DIRECTIONS
Skip the pictures and return every entry exactly as written.

[Dataset entries]
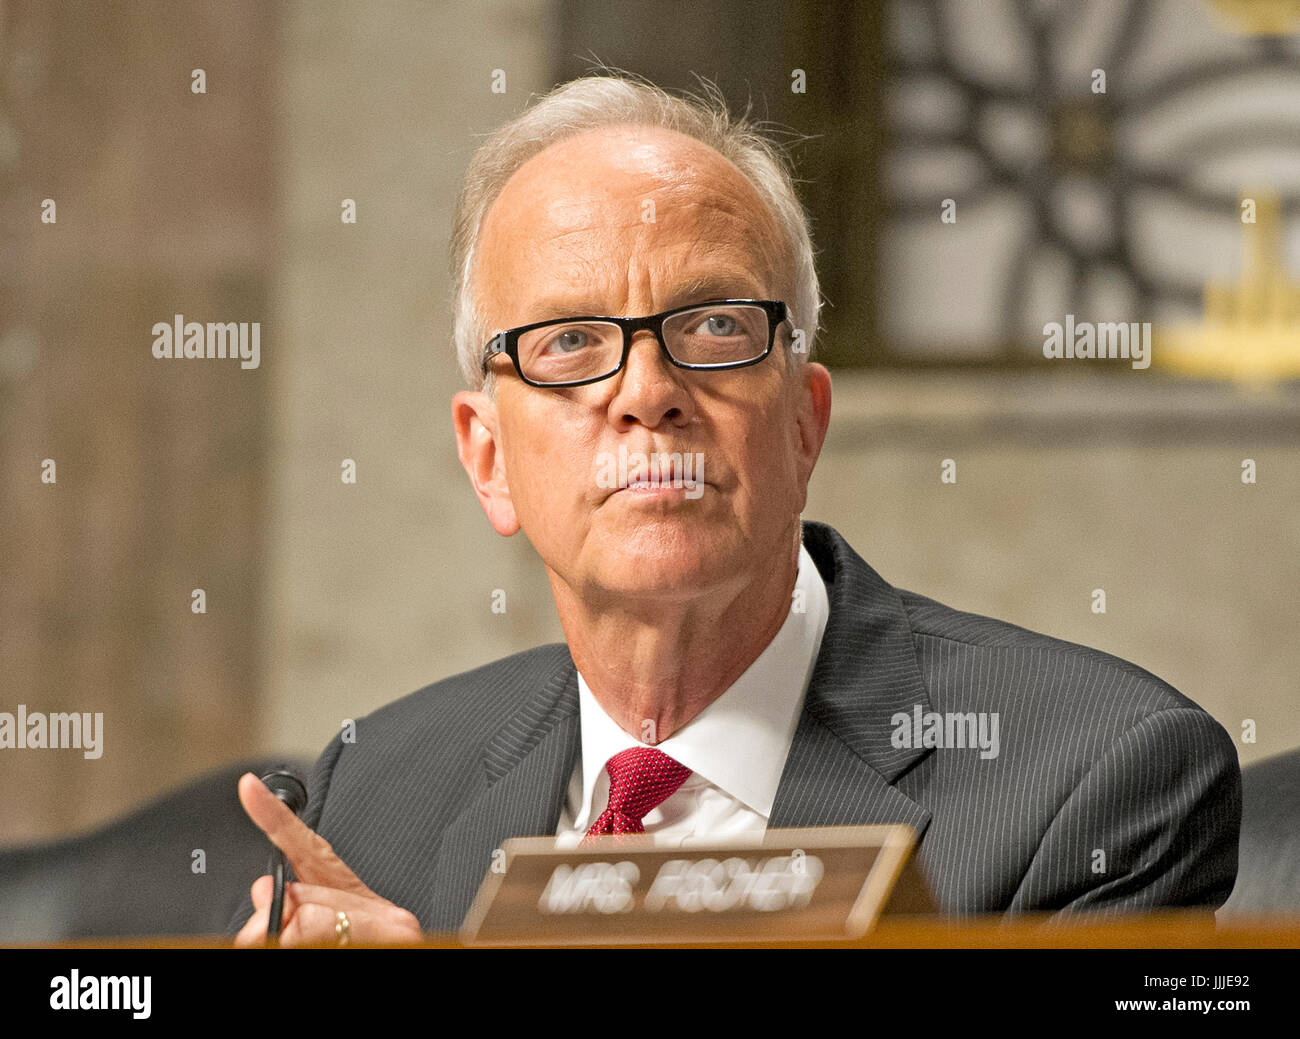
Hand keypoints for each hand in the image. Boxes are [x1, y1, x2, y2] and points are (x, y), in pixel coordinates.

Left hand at [232, 772, 423, 946]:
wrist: (430, 965)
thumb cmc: (368, 950)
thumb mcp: (326, 934)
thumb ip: (294, 909)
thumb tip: (265, 889)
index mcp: (358, 897)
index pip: (309, 849)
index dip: (274, 817)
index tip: (246, 787)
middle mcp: (385, 910)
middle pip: (298, 901)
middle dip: (281, 929)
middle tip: (300, 944)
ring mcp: (392, 929)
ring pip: (306, 924)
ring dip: (295, 943)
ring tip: (330, 948)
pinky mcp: (393, 939)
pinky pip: (317, 940)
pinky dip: (312, 947)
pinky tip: (340, 947)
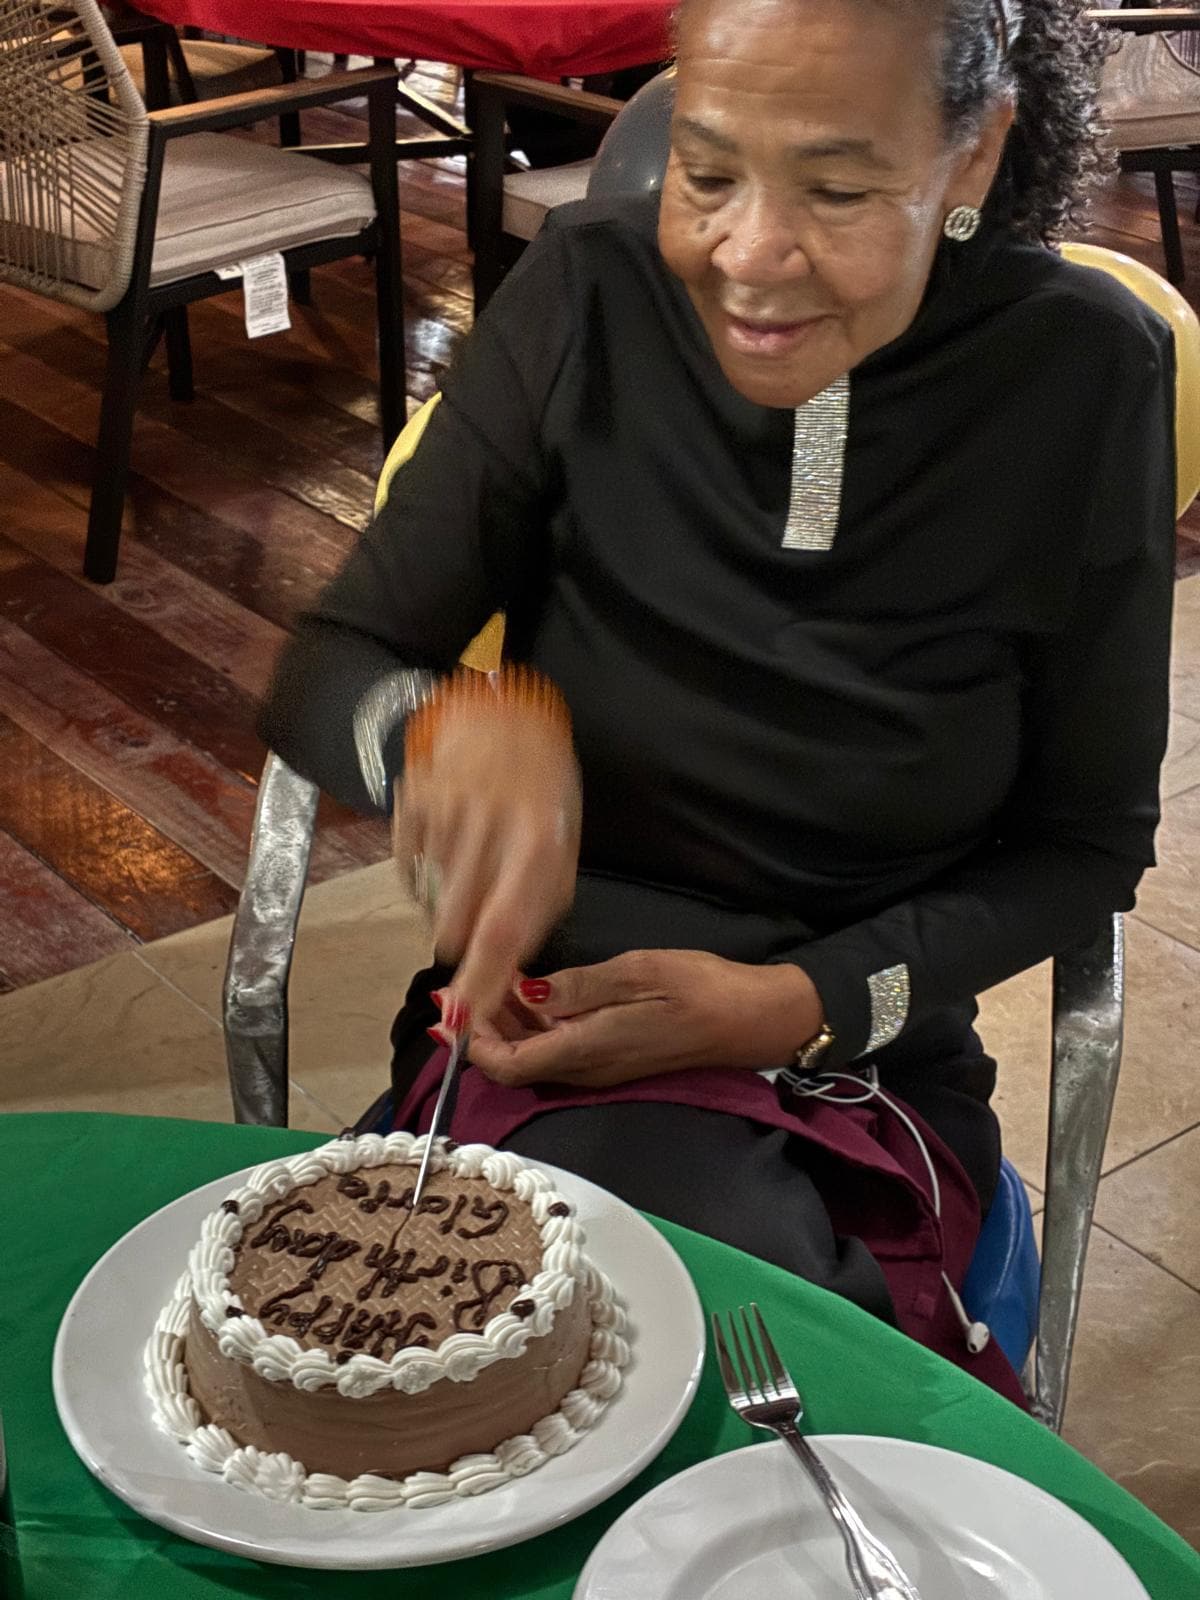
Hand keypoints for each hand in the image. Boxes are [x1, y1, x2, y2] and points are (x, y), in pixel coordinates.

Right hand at [393, 691, 580, 1028]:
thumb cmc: (538, 787)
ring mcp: (446, 811)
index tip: (467, 1023)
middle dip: (462, 949)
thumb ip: (539, 905)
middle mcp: (492, 826)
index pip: (505, 930)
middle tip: (473, 938)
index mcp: (540, 840)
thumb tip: (508, 968)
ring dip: (447, 910)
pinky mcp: (413, 802)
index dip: (482, 983)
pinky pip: (409, 872)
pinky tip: (450, 848)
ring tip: (471, 876)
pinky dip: (426, 878)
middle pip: (458, 925)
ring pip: (432, 902)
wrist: (500, 714)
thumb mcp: (560, 842)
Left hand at [466, 950, 824, 1088]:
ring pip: (534, 1056)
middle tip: (465, 984)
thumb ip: (577, 987)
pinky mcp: (613, 1058)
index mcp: (586, 1048)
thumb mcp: (637, 973)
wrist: (754, 1020)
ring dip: (508, 1025)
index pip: (508, 1063)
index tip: (453, 1006)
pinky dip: (535, 1024)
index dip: (471, 1041)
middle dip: (483, 1028)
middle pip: (514, 1062)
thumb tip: (524, 993)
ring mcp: (600, 1067)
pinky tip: (533, 990)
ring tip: (493, 979)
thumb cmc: (700, 989)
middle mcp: (586, 1068)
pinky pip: (557, 1049)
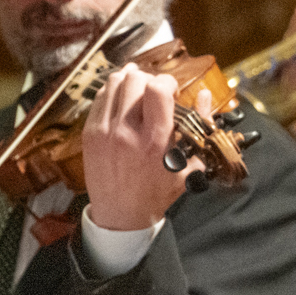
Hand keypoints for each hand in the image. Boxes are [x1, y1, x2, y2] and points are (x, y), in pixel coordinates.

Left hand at [82, 62, 208, 230]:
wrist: (122, 215)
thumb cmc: (158, 192)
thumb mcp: (189, 164)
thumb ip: (200, 127)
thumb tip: (206, 95)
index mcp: (155, 141)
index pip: (157, 88)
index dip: (168, 82)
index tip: (173, 91)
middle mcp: (127, 132)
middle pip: (134, 79)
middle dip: (149, 79)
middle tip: (156, 93)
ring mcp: (104, 131)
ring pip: (114, 82)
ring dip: (130, 81)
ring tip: (139, 91)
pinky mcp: (90, 133)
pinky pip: (100, 96)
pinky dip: (114, 92)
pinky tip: (123, 101)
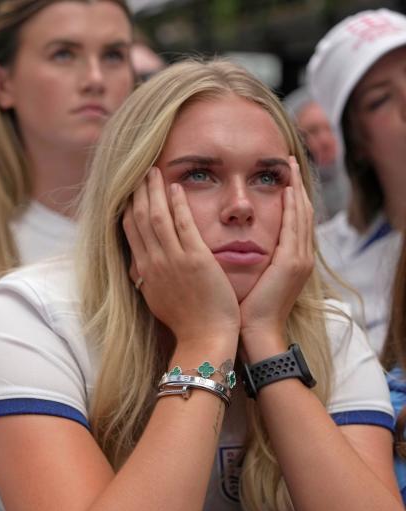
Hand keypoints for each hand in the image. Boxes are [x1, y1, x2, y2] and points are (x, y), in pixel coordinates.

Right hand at [123, 167, 239, 346]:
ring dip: (154, 191)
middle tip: (139, 171)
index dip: (128, 207)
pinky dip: (177, 205)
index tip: (130, 191)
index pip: (130, 231)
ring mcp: (173, 260)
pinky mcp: (195, 260)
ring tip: (154, 171)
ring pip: (156, 218)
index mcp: (145, 271)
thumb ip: (148, 279)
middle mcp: (153, 263)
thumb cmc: (186, 322)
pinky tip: (176, 188)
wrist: (203, 338)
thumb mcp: (157, 299)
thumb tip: (138, 268)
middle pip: (139, 219)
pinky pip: (182, 226)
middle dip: (138, 193)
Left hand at [239, 157, 313, 345]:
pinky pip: (295, 227)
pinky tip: (289, 189)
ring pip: (302, 215)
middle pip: (302, 212)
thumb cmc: (242, 311)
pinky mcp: (292, 263)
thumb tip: (224, 245)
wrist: (254, 333)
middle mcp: (299, 256)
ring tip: (291, 167)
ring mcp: (299, 259)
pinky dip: (293, 207)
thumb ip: (245, 259)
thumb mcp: (246, 279)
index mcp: (289, 260)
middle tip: (291, 162)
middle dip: (297, 185)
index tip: (282, 177)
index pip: (292, 220)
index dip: (290, 197)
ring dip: (297, 189)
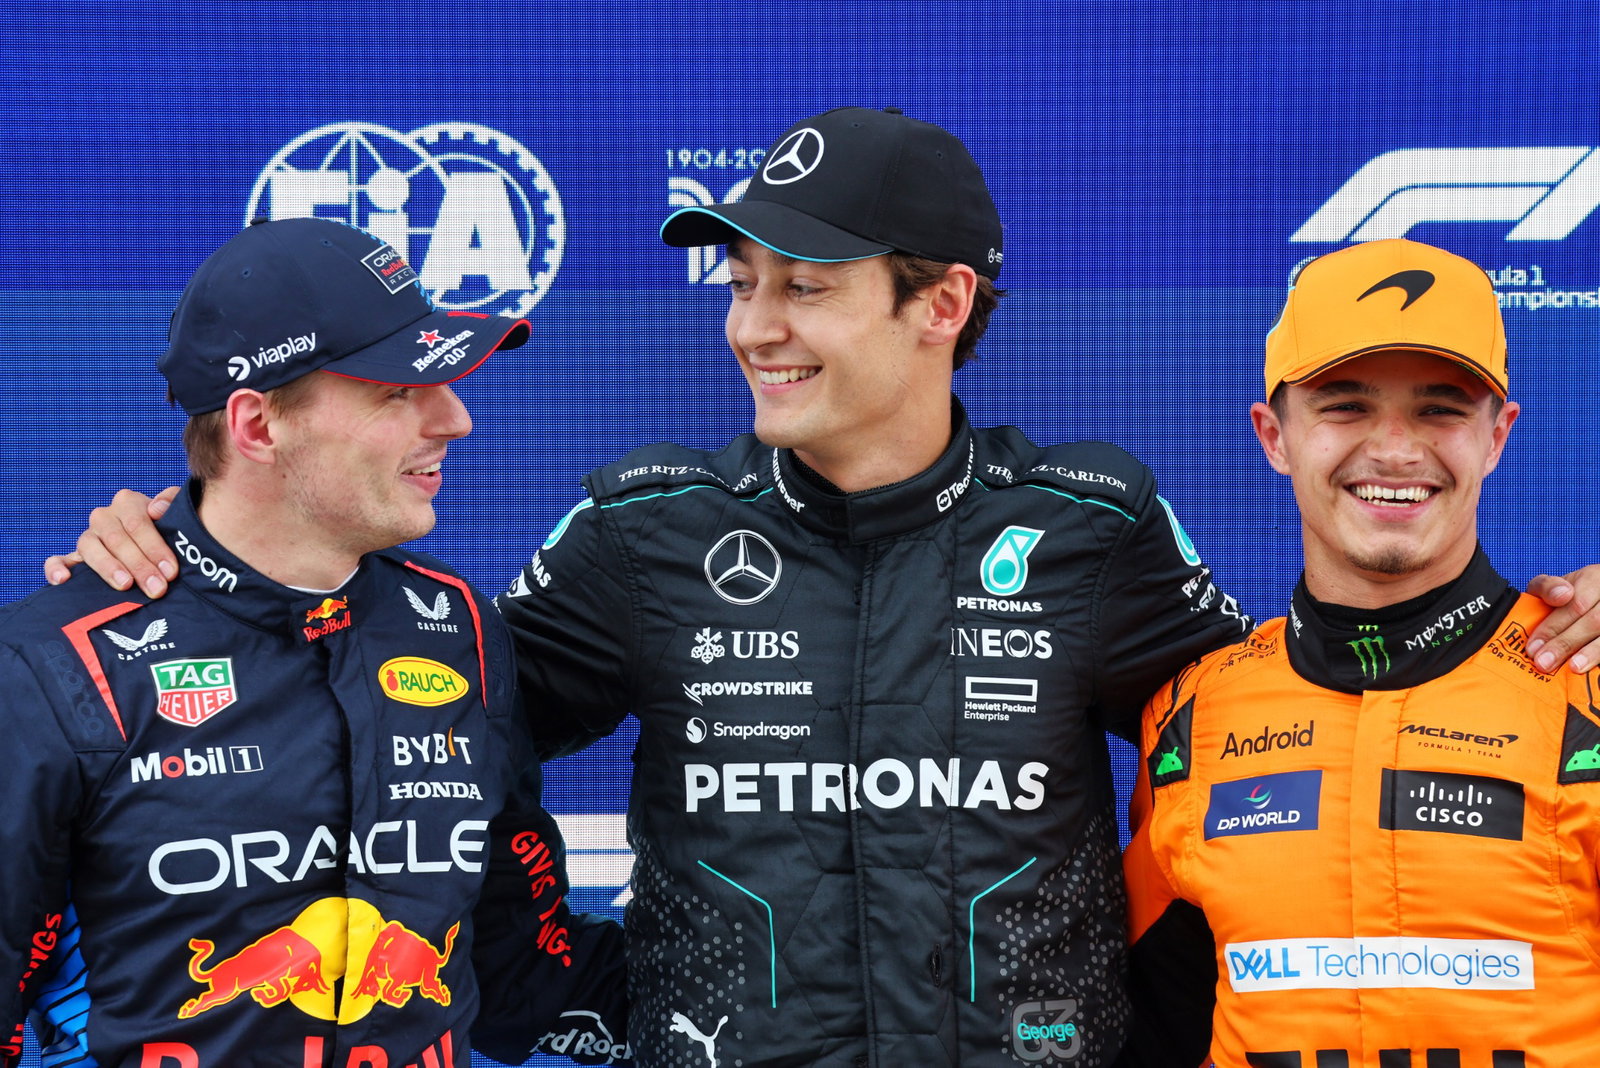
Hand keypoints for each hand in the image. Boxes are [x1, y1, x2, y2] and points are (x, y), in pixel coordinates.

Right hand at [44, 486, 180, 597]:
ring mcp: (87, 537)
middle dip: (139, 565)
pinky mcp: (72, 556)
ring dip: (108, 568)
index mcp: (128, 503)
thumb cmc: (168, 530)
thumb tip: (156, 509)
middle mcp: (104, 517)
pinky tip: (64, 580)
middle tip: (156, 587)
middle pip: (118, 540)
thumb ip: (172, 502)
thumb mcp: (176, 514)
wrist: (151, 545)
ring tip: (125, 585)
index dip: (155, 548)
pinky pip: (57, 560)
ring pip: (90, 548)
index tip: (171, 571)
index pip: (139, 524)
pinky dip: (56, 568)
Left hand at [1526, 567, 1599, 672]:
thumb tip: (1561, 595)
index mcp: (1593, 579)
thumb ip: (1546, 587)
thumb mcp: (1554, 584)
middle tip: (1544, 663)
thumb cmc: (1571, 593)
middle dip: (1566, 643)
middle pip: (1594, 621)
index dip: (1553, 627)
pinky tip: (1591, 668)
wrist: (1597, 595)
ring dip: (1591, 652)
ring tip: (1573, 667)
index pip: (1574, 604)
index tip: (1533, 647)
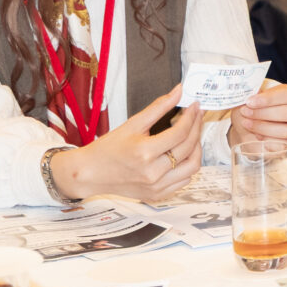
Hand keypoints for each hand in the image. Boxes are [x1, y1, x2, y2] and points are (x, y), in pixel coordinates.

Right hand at [55, 84, 203, 201]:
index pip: (180, 133)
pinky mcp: (157, 194)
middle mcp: (153, 172)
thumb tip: (178, 91)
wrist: (89, 174)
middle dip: (197, 128)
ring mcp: (156, 186)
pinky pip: (184, 180)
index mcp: (144, 152)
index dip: (191, 117)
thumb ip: (158, 107)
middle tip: (197, 117)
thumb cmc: (107, 149)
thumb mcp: (132, 124)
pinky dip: (188, 166)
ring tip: (192, 135)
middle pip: (188, 148)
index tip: (195, 107)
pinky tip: (183, 154)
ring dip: (197, 149)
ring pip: (192, 167)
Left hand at [231, 81, 286, 150]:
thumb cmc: (249, 113)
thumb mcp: (246, 101)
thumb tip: (253, 90)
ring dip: (263, 128)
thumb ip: (250, 94)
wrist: (245, 133)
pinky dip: (267, 142)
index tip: (249, 102)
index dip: (268, 98)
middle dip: (264, 114)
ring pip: (286, 130)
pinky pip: (284, 145)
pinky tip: (258, 137)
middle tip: (246, 113)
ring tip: (248, 124)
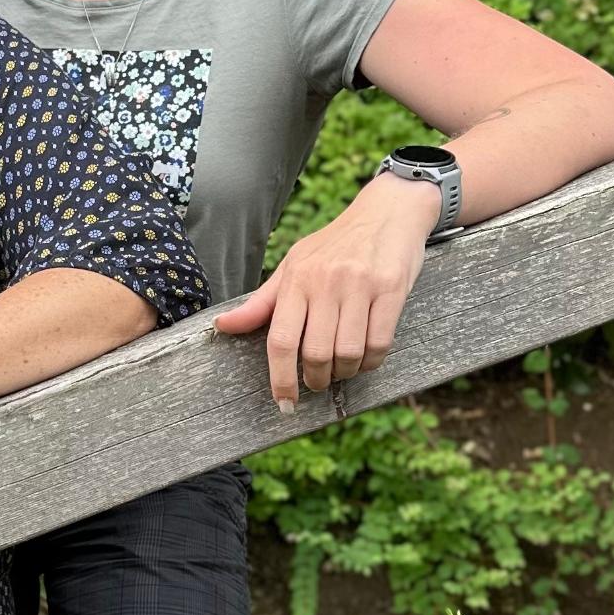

RESULT FOR THIS TASK
Hand keypoints for each hand in the image. Boxes are [x1, y1, x2, y2] and points are (x, y), in pixel coordinates.

Left hand at [232, 772, 423, 946]:
wrist: (430, 965)
thumb cmc: (368, 950)
thumb mcp: (326, 934)
thumb ip: (294, 909)
thumb tip: (265, 889)
index mcp: (358, 897)
index pip: (309, 849)
index dip: (274, 817)
index tip: (246, 787)
middle mcp: (385, 910)
middle pip: (298, 901)
middle dip: (281, 929)
middle tip: (300, 944)
ring mcp: (392, 929)
ring pip: (306, 924)
ring dip: (295, 943)
ring tip: (330, 948)
pinky mcp: (393, 939)
pinky pip: (317, 940)
pinky dip: (312, 947)
pinky tip: (340, 947)
Hand keypoints for each hand in the image. Boxes are [x1, y1, x2, y2] and points are (x, y), in pixel coordinates.

Right hand at [393, 691, 580, 1028]:
thumb cmc: (538, 787)
ring mcp: (446, 811)
index tip: (467, 1023)
middle dip: (462, 949)
thumb ip: (539, 905)
middle mcp: (492, 826)
index pip: (505, 930)
middle tip: (473, 938)
index mcp: (540, 840)
thumb tip: (508, 968)
ring dip: (447, 910)
pinky mcp: (413, 802)
index dip: (482, 983)
pinky pip: (409, 872)
pinky tip: (450, 848)
ring tip: (471, 876)
pinky dip: (426, 878)
middle pip: (458, 925)
ring pip: (432, 902)
wrist: (500, 714)
thumb mcp: (560, 842)
Left hand at [466, 950, 824, 1088]:
ring pip: (534, 1056)
middle tip: (465, 984)
thumb ip: (577, 987)
pinky mcp: (613, 1058)
index mcp: (586, 1048)
thumb mcp: (637, 973)
wrist: (754, 1020)
ring dip: (508, 1025)
index pip: (508, 1063)
index tip: (453, 1006)
pinky dip: (535, 1024)
index dip: (471, 1041)
middle dip: (483, 1028)
middle pip: (514, 1062)
thumb tip: (524, 993)
ring mcp: (600, 1067)
pinky tip: (533, 990)
ring tip: (493, 979)
thumb cmc: (700, 989)
middle mcp: (586, 1068)
pinky pip: (557, 1049)
Hand keypoints for each hand in the image. Boxes are [x1, y1, x2, y2] and points are (x, y), in pixel coordinates.

Left hand at [82, 62, 208, 230]:
wrist: (122, 215)
thumb cmc: (158, 192)
thumb mcp: (189, 164)
thumb ip: (200, 127)
thumb tip: (206, 95)
index mcp: (155, 141)
index pip: (157, 88)
index dip: (168, 82)
index tip: (173, 91)
middle mcp: (127, 132)
middle pip: (134, 79)
middle dip: (149, 79)
middle tip: (156, 93)
ring mcp: (104, 131)
ring pip: (114, 82)
ring dip: (130, 81)
ring tip: (139, 91)
pinky mcp: (90, 133)
pinky pip: (100, 96)
pinky dip: (114, 92)
pinky tip: (123, 101)
Hand keypoints for each hand in the image. Boxes are [x1, y1, x2, y2] and points are (x, y), in pixel coordinates.

Right hand at [123, 167, 239, 346]:
ring dip: (154, 191)
middle tip: (139, 171)
index dip: (128, 207)
pinky dip: (177, 205)
index tip: (130, 191)
index pip: (130, 231)
ring mcp: (173, 260)
pinky mcp: (195, 260)
ring tip: (154, 171)
ring pip: (156, 218)
index mcp: (145, 271)
thumb ip: (148, 279)
middle mcp: (153, 263)
thumb cmc: (186, 322)
pinky tip: (176, 188)
wrist: (203, 338)
thumb mcp: (157, 299)
thumb tip: (138, 268)
middle pip: (139, 219)
pinky pip: (182, 226)
middle dip: (138, 193)
Left hand at [239, 157, 313, 345]:
pinky pip: (295, 227)
pinky tip: (289, 189)
ring pip: (302, 215)
middle pip: (302, 212)
thumb cmc: (242, 311)
pinky mcp: (292, 263)
thumb tip: (224, 245)
wrist: (254, 333)
middle mcp: (299, 256)
ring tip: (291, 167)
ring mcp: (299, 259)
pinky dip: (293, 207)
thumb ip: (245, 259)
thumb mcp: (246, 279)
index mcp: (289, 260)
middle tip: (291, 162)
middle dip: (297, 185)
index tip: (282, 177)
index pip: (292, 220)
index dip: (290, 197)
ring dip: (297, 189)
Hand keypoints for each hand in the image. Boxes are [x1, y1, x2, y2] and points are (x, y), in pixel coordinates.

Right hand at [44, 486, 180, 597]:
ring mcp: (87, 537)
middle dip: (139, 565)
pinky mcp: (72, 556)
ring dip: (108, 568)
index mcp: (128, 503)
thumb cmc: (168, 530)
thumb tip: (156, 509)
middle mcp: (104, 517)
pinky tip: (64, 580)
middle tip: (156, 587)
middle pip: (118, 540)
thumb ip: (172, 502)
thumb mcp: (176, 514)
wrist: (151, 545)
ring tip: (125, 585)
index dip: (155, 548)
pinky pip: (57, 560)
ring pip: (90, 548)
index tip: (171, 571)
index pip: (139, 524)
pinky dip: (56, 568)
Left hand at [1526, 567, 1599, 672]:
thumb tip: (1561, 595)
index mcp: (1593, 579)
thumb ip: (1546, 587)
thumb mcp: (1554, 584)
middle tip: (1544, 663)
thumb cmc: (1571, 593)
middle dip: (1566, 643)
middle pip: (1594, 621)
index dip: (1553, 627)
pinky tip: (1591, 668)
wrist: (1597, 595)
ring dip: (1591, 652)
ring tip: (1573, 667)
index pip: (1574, 604)
index tip: (1533, 647)
Hand keypoints for each hand in the image. Boxes are [x1, y1, x2, y2] and points are (x, y), in pixel coordinates.

Right hand at [55, 84, 203, 201]:
index pip: (180, 133)
pinky mcp: (157, 194)
middle mcp: (153, 172)
thumb tip: (178, 91)
wrist: (89, 174)
middle dip: (197, 128)
ring mcp: (156, 186)
pinky pip: (184, 180)
index mcp: (144, 152)
index dip: (191, 117)
thumb ip: (158, 107)
middle tip: (197, 117)
thumb cmc: (107, 149)
thumb mcp: (132, 124)
pinky dip: (188, 166)
ring tip: (192, 135)
middle pip: (188, 148)
index tip: (195, 107)
pinky tip: (183, 154)
ring dip: (197, 149)
ring pip: (192, 167)
Left hand at [231, 81, 286, 150]:
thumb cmc: (249, 113)
thumb mcp: (246, 101)
thumb tip: (253, 90)
ring dip: (263, 128)
thumb ip: (250, 94)
wrist: (245, 133)
pinky dip: (267, 142)
index tip: (249, 102)
index dip: (268, 98)
middle dip: (264, 114)
ring pip: (286, 130)
pinky pip: (284, 145)
pinky tip: (258, 137)
middle tip: (246, 113)
ring tip: (248, 124)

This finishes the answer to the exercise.